Federal judge postpones CU regent’s request to lift censure restrictions
A federal judge on Thursday canceled an upcoming hearing to decide whether to block the restrictions the University of Colorado’s governing body has placed on one of its members, indicating that he would instead pivot to the defendants’ motion to dismiss.
CU Regent Wanda James is suing her fellow Board of Regents members over their decision to censure her last July and remove her committee assignments. U.S. District Court Chief Judge Philip A. Brimmer had scheduled a hearing for July 21 to decide whether to grant James a preliminary injunction and block the board’s sanctions while her lawsuit unfolded.
However, earlier in the week, the defendants turned to the Denver-based federal appeals court to prevent Brimmer from holding the hearing. They argued that they had invoked various forms of immunity that would bar James’ lawsuit, and that it was improper for Brimmer to proceed with a hearing without first evaluating their entitlement to immunity.
In a July 9 order, Brimmer wrote that he saw no clear precedent describing how he should handle a request to refrain from addressing a preliminary injunction motion. Still, relying on the established factors for deciding whether to pause a case, Brimmer determined it was proper to hold off until he could address the defendants’ forthcoming motion to dismiss.
The U.S. Supreme Court “is clear that immunity, and protecting immune defendants from the burden of litigation, is in the public interest, as immunity prevents public officials from being distracted by litigation, and avoids deterring people from public service,” he wrote. “Thus, the Court will stay this action pending the Court’s ruling on whether defendants are entitled to immunity.”

The flurry of activity in the weeks before the planned preliminary injunction hearing stemmed from the Board of Regents’ decision to censure James for violating her duties as a regent. James has represented the 1st Congressional District on the board since 2023, and she criticized a THC education campaign’s imagery as racist. The board also found that she worked to revoke funding from the university program behind the campaign. James, who is also an entrepreneur in the marijuana industry, disclaimed responsibility in her legal filings for any funding decisions.
Last summer, the board voted by 7-1 to censure James. It removed her from committee assignments and rescinded her invitations to university events that regents attend in their official capacities. James then sued the board members who voted to censure her, alleging they violated her First Amendment rights.

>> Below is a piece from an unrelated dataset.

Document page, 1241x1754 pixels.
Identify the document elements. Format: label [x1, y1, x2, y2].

“The sanctions imposed have prevented me from doing my job as a regent, stripped me of the privileges of my office, and punished me,” James wrote in a statement submitted with her motion for a preliminary injunction in May. “Regent committees are the primary mechanism through which individual regents exercise the decisional authority of the office. Through committee assignments, regents review and shape University budgets, academic affairs, governance policies, and executive decisions.”

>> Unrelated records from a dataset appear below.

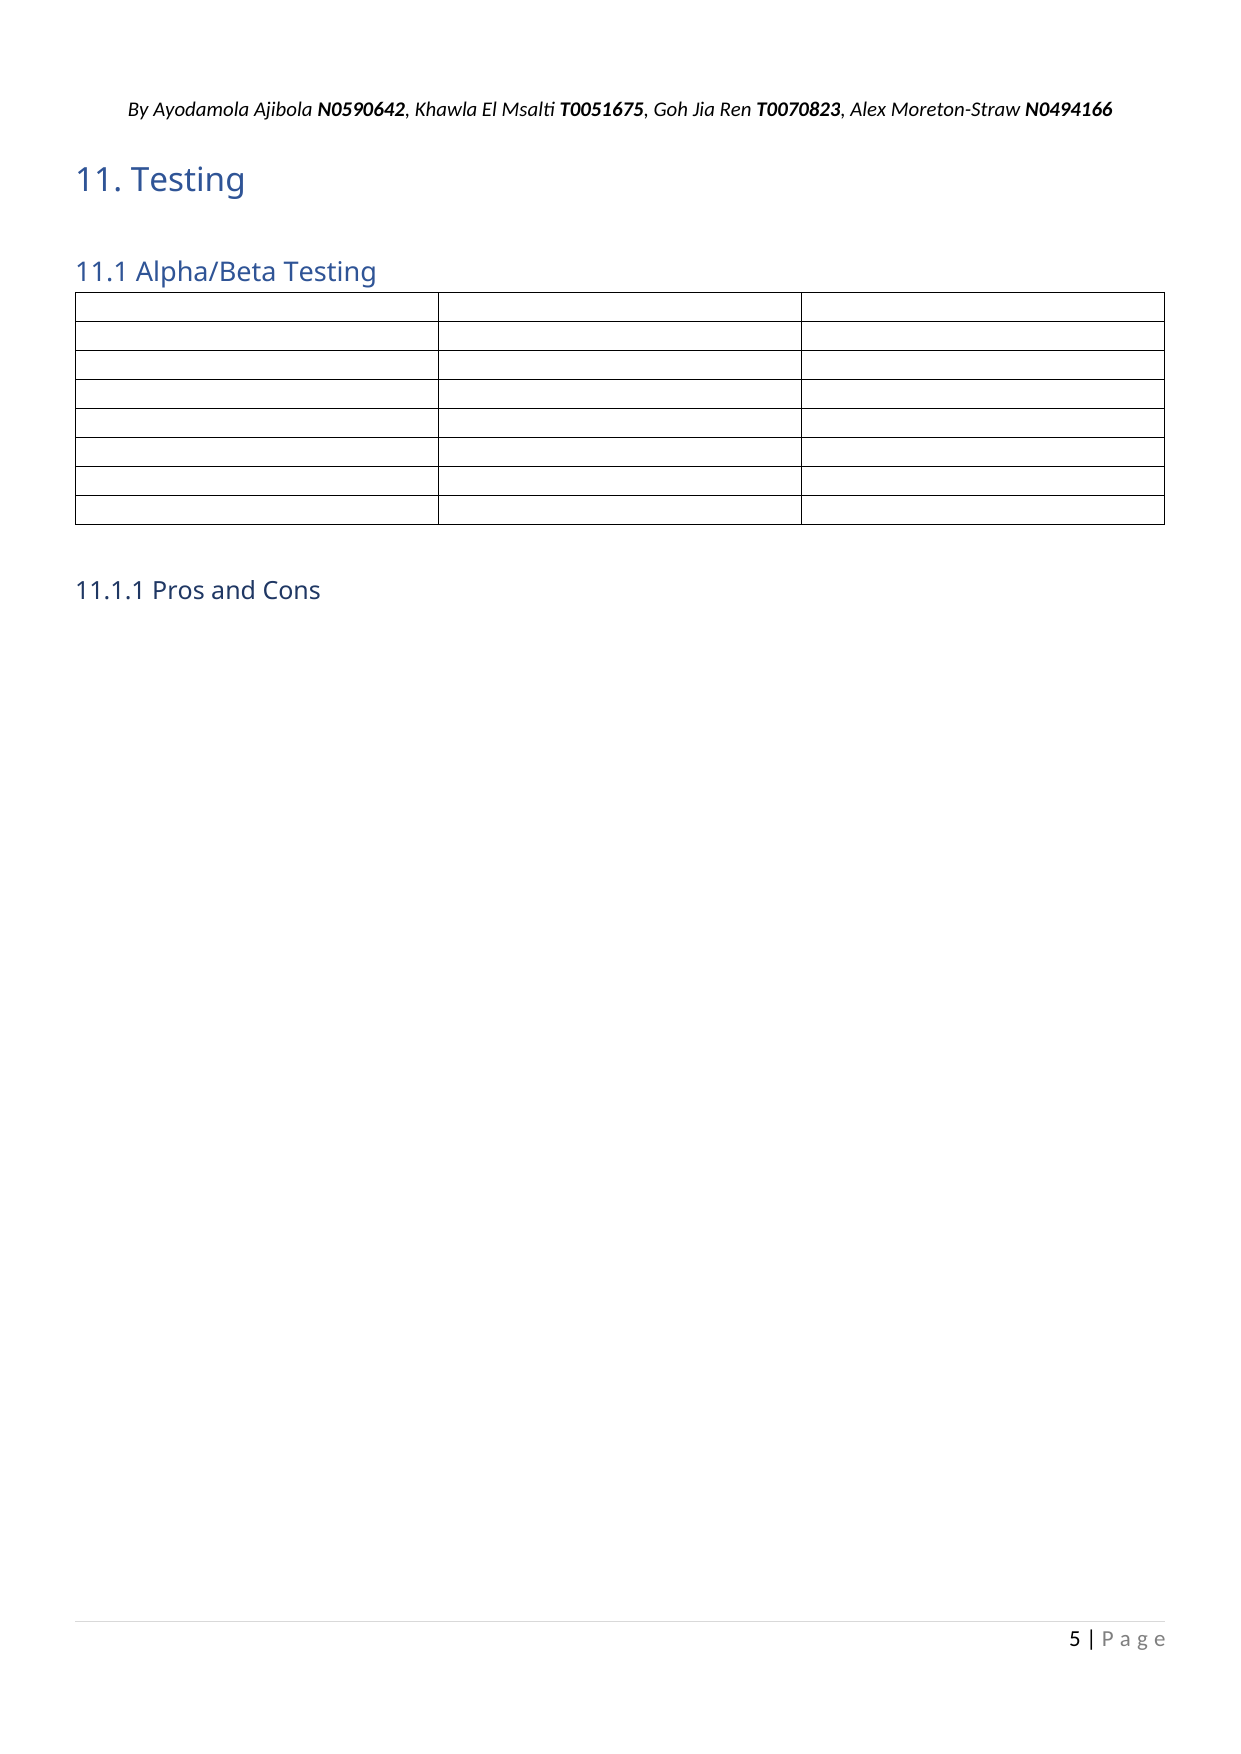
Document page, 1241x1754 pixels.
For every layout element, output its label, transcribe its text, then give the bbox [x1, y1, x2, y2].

table_cell [802, 322, 1164, 350]
subtitle 11.1.1 Pros and Cons [75, 572, 1165, 606]
table_header [76, 293, 438, 321]
subtitle 11. Testing [75, 156, 1165, 202]
table_cell [76, 351, 438, 379]
table_cell [802, 496, 1164, 524]
table_cell [76, 409, 438, 437]
table_cell [439, 467, 801, 495]
table_cell [76, 438, 438, 466]
table_cell [802, 351, 1164, 379]
table_cell [439, 380, 801, 408]
table_cell [76, 496, 438, 524]
table_cell [802, 409, 1164, 437]
table_cell [439, 351, 801, 379]
table_cell [439, 438, 801, 466]
table_cell [802, 438, 1164, 466]
table_header [802, 293, 1164, 321]
table_cell [802, 467, 1164, 495]
table_cell [439, 322, 801, 350]
table_cell [439, 409, 801, 437]
table_cell [76, 380, 438, 408]
table_cell [439, 496, 801, 524]
table_cell [76, 467, 438, 495]
table_header [439, 293, 801, 321]
table_cell [802, 380, 1164, 408]
subtitle 11.1 Alpha/Beta Testing [75, 252, 1165, 289]
table_cell [76, 322, 438, 350]
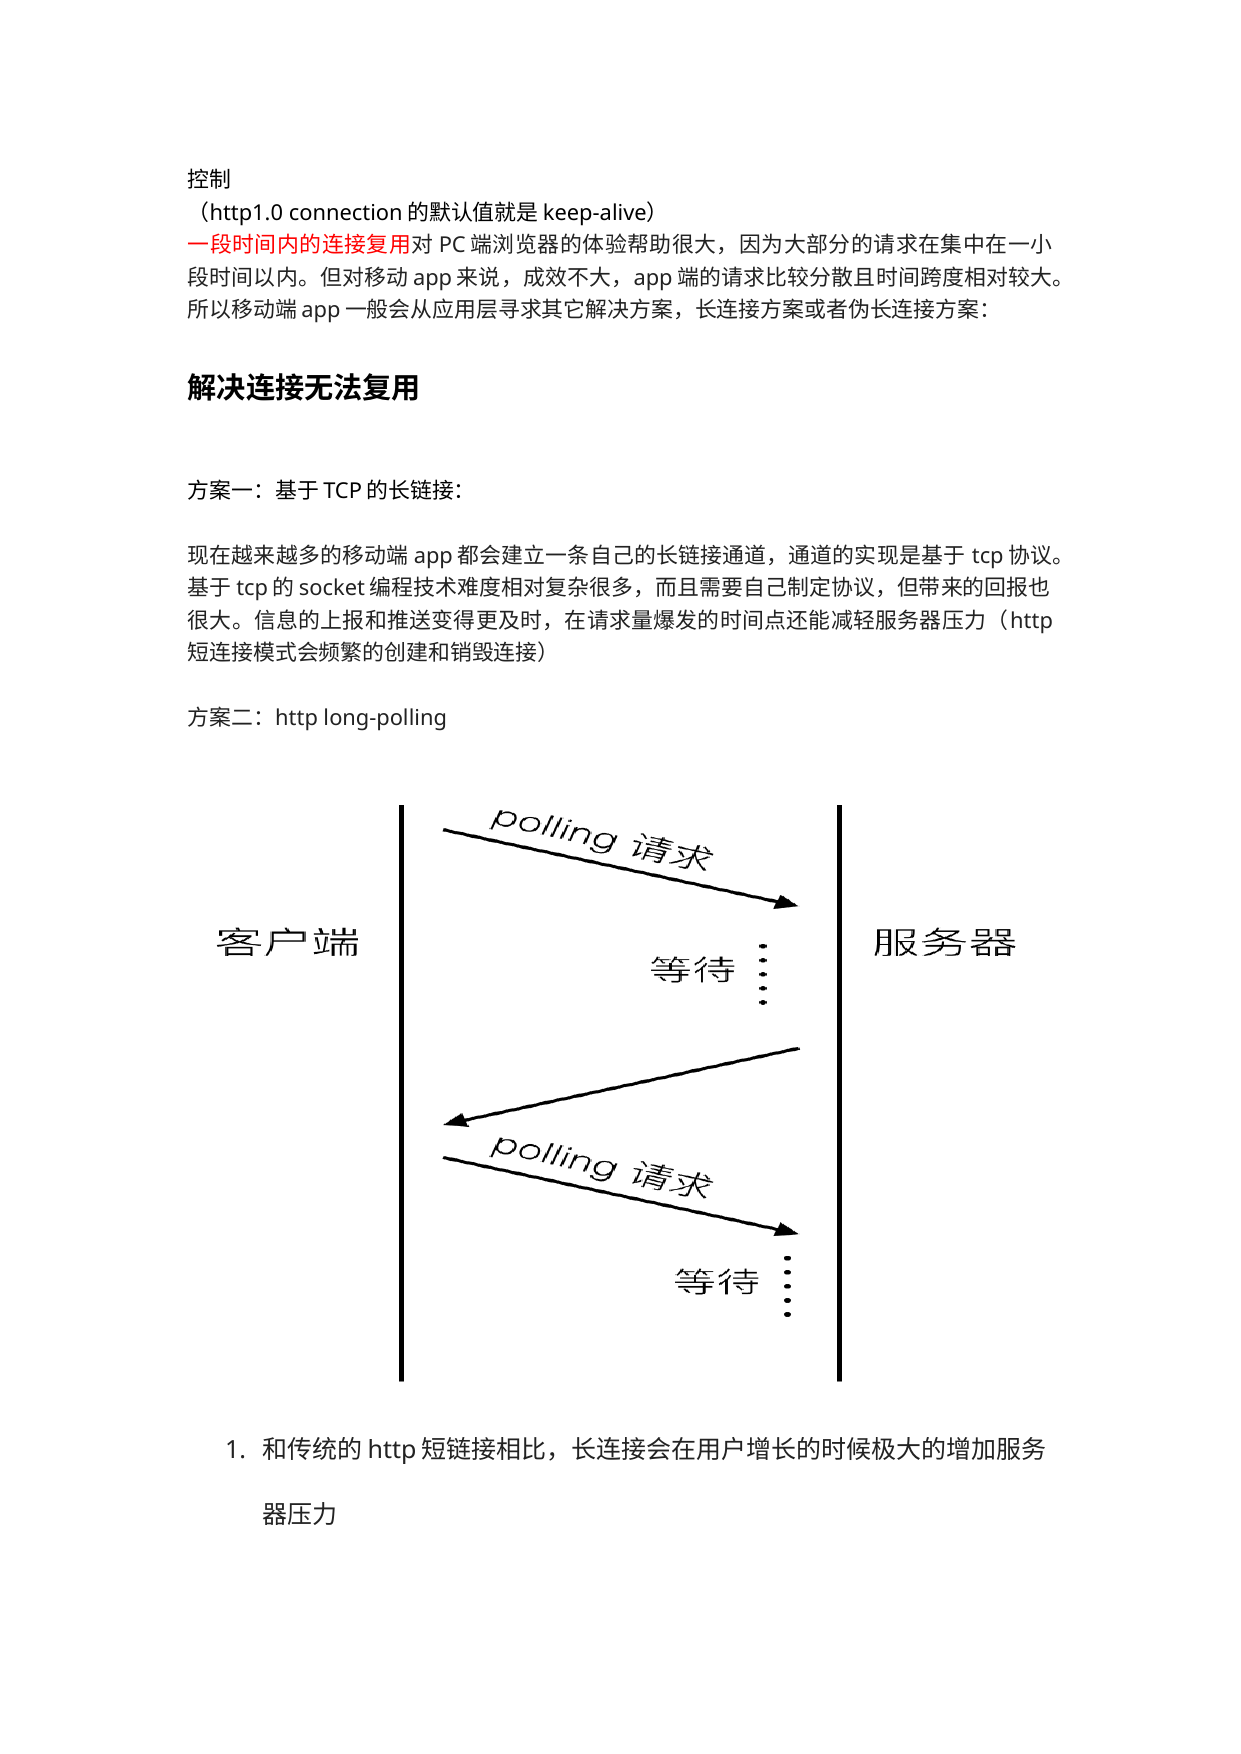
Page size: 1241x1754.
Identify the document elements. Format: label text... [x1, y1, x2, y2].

The defendants moved to halt the proceedings. They argued they were immune from being sued as legislators, and also for their quasi-judicial decision to censure James.
“Because immunity doctrines are designed to protect defendants from the burden of such proceedings, the Court should specify that it will neither order a hearing nor decide Regent James’s preliminary injunction motion until the question of immunity is resolved,” wrote their attorneys.

However, Brimmer scheduled a preliminary injunction hearing for July 21, where he would hear from witnesses and listen to legal arguments. On July 8, two weeks before the hearing, the defendants announced that they were appealing his scheduling order to the U.S. Court of Appeals for the 10th Circuit.
Although judges’ pretrial decisions are not normally subject to immediate appeal, there is an exception for decisions denying immunity to government defendants. The CU defendants argued that, by green-lighting the preliminary injunction hearing, Brimmer had effectively denied them immunity.
“The Regents’ immunity will be destroyed if they are compelled to prepare for, attend, and testify at an evidentiary hearing from which immunity protects them, and any delay to Regent James is a necessary consequence of the fundamental importance of immunity,” they argued to the 10th Circuit.
Meanwhile, James’ lawyers asked Brimmer to designate the appeal as “frivolous.” They noted that, earlier this year, defendants from the Jefferson County Sheriff’s Office similarly attempted to argue that a trial judge’s decision allowing for the exchange of certain evidence amounted to a denial of immunity.
In that case, U.S. District Court Judge S. Kato Crews found the appeal of his decision to be frivolous, which allowed him to regain control of the case. The 10th Circuit quickly agreed that Crews’ decision had neither granted nor denied immunity, so it was not immediately appealable.
Brimmer’s scheduling order “is about case management, it does not adjudicate Defendants’ immunity defenses, and it is not a properly appealed (order),” wrote James’ lawyers.
Ultimately, Brimmer headed off the confrontation by agreeing to halt the proceedings until he could evaluate the defendants’ assertions of immunity and decide whether to dismiss the case. He wrote that James had not shown that a delay would significantly harm her, and the purpose of immunity is to protect defendants from unnecessary participation in civil lawsuits.
“The Court finds that preparing for and attending a preliminary injunction hearing is a substantial burden on defendants,” he wrote.
Brimmer gave the defendants two weeks to file their motion to dismiss.
The case is James v. Rennison et al.